Unsupervised attack pattern detection in cyber-security using Bayesian topic modelling
Lightning Talk
topic modelling; anomaly detection; unsupervised learning
Cyber-systems are constantly under threat of intrusion attempts. Attacks are usually carried out with one underlying specific intent, or from groups of actors with similar objectives. Therefore, discovering such patterns is extremely valuable to threat experts. From a statistical point of view, this objective translates into a clustering task. This talk explores Bayesian topic models for clustering session data collected on honeypots, particular hosts designed to entice malicious intruders.
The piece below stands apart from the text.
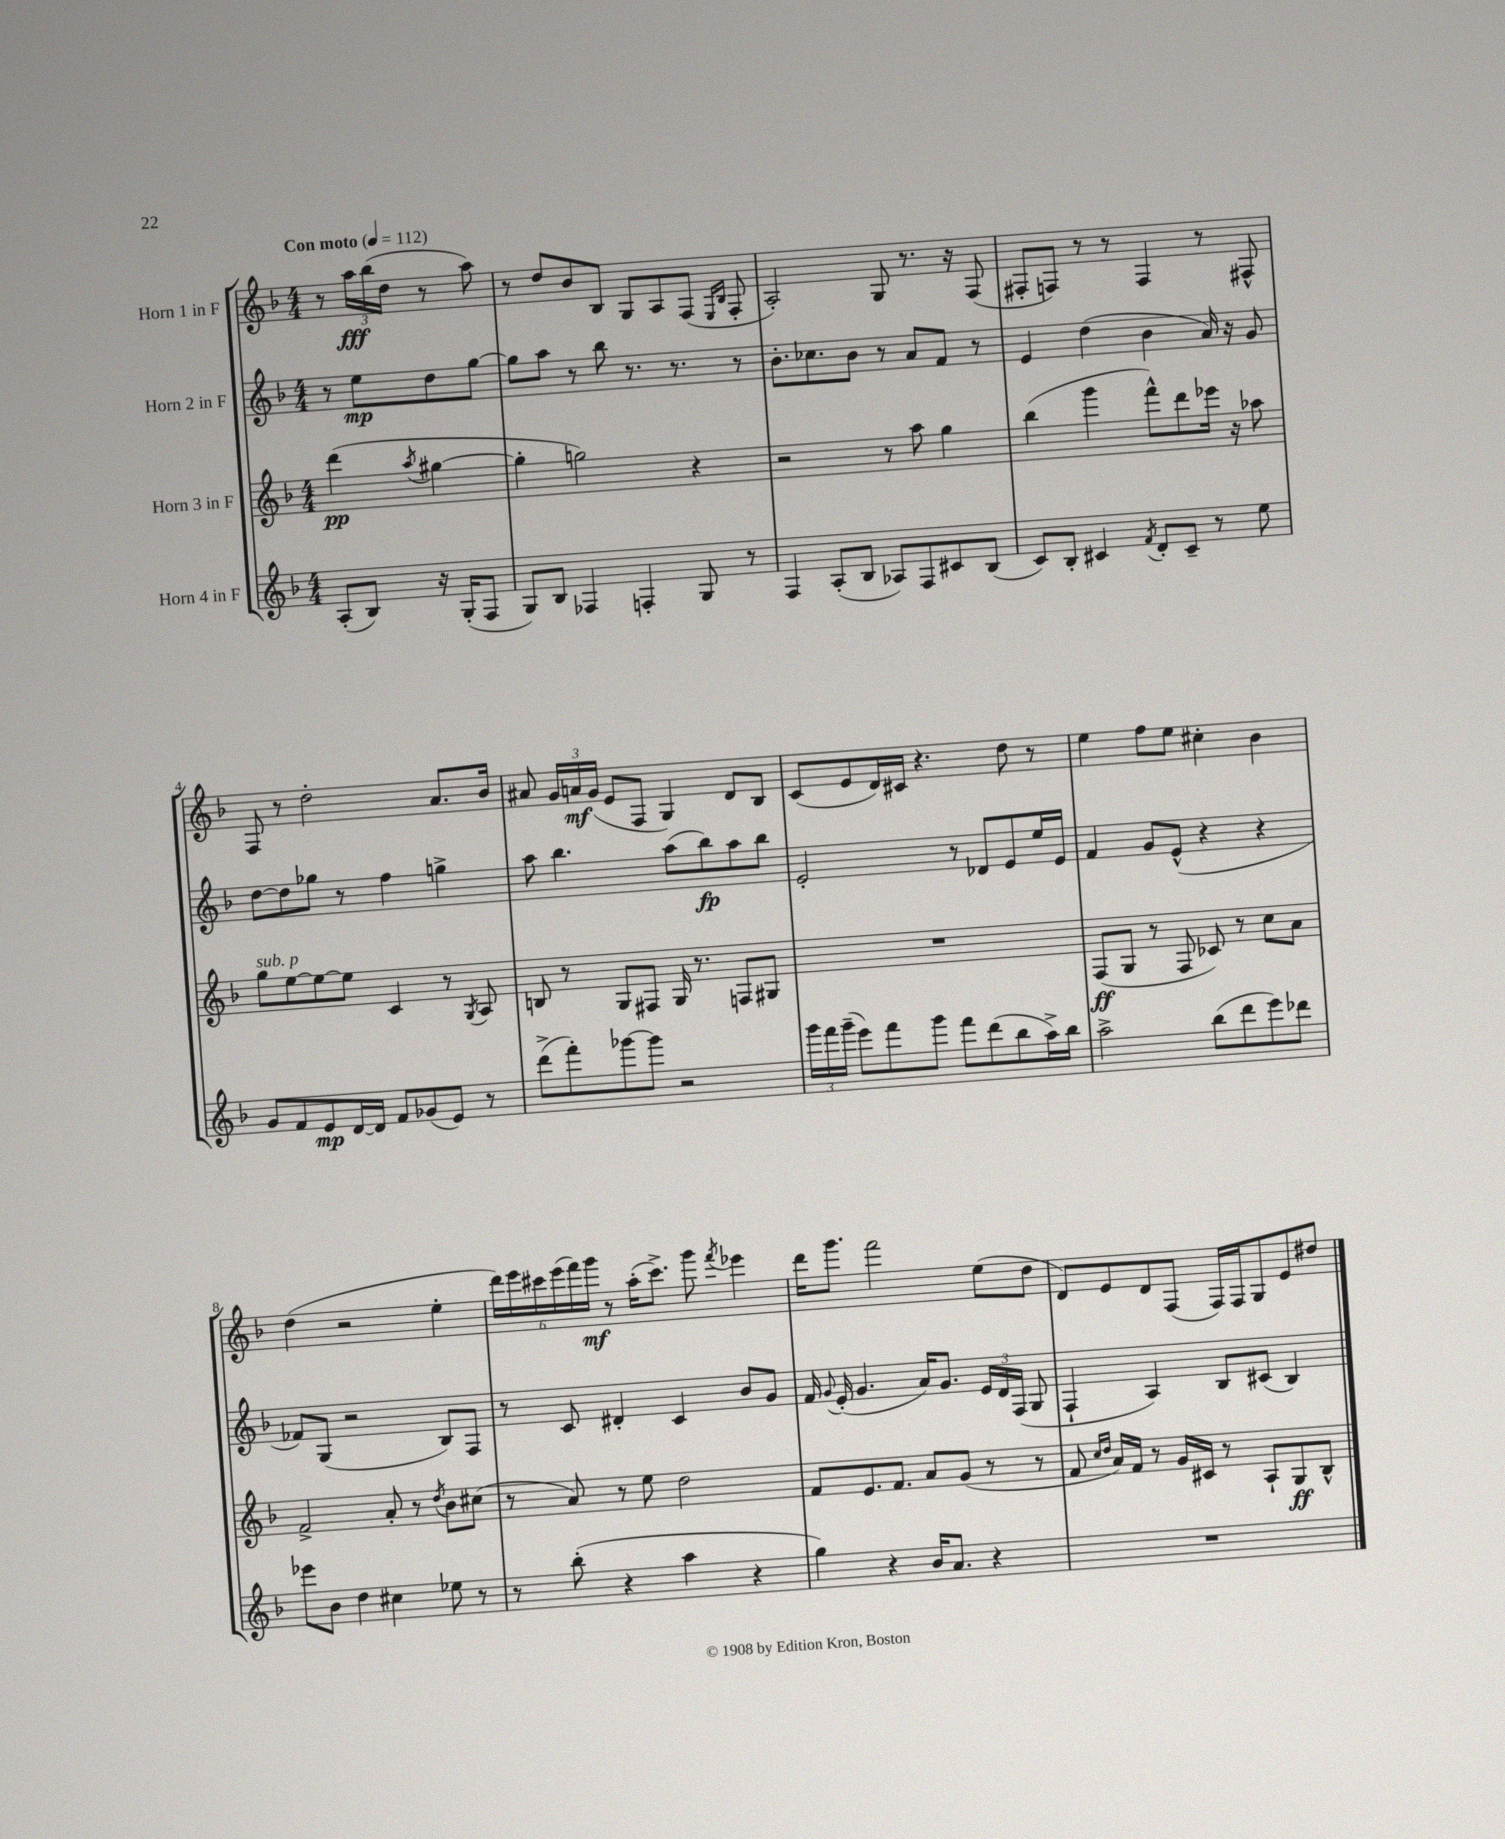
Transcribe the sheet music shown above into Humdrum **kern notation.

These session commands provide a rare insight into the operational modes of cyber attackers, such as their automated or interactive nature, the individual scripting styles and their overall objectives. The main practical implications of clustering the sessions are two-fold: finding similar groups and identifying outliers. An array of Bayesian models are considered, suitably adapted to the challenges encountered with computer network data. In particular, the concepts of primary topics, session-level and command-level topics are introduced, along with a secondary topic for instructions representing common high frequency commands. Furthermore, the proposed method is extended to allow for an unbounded vocabulary size and number of latent intents. The methodologies are used to discover an unusual MIRAI variant which attempts to take over existing coin miner infrastructure.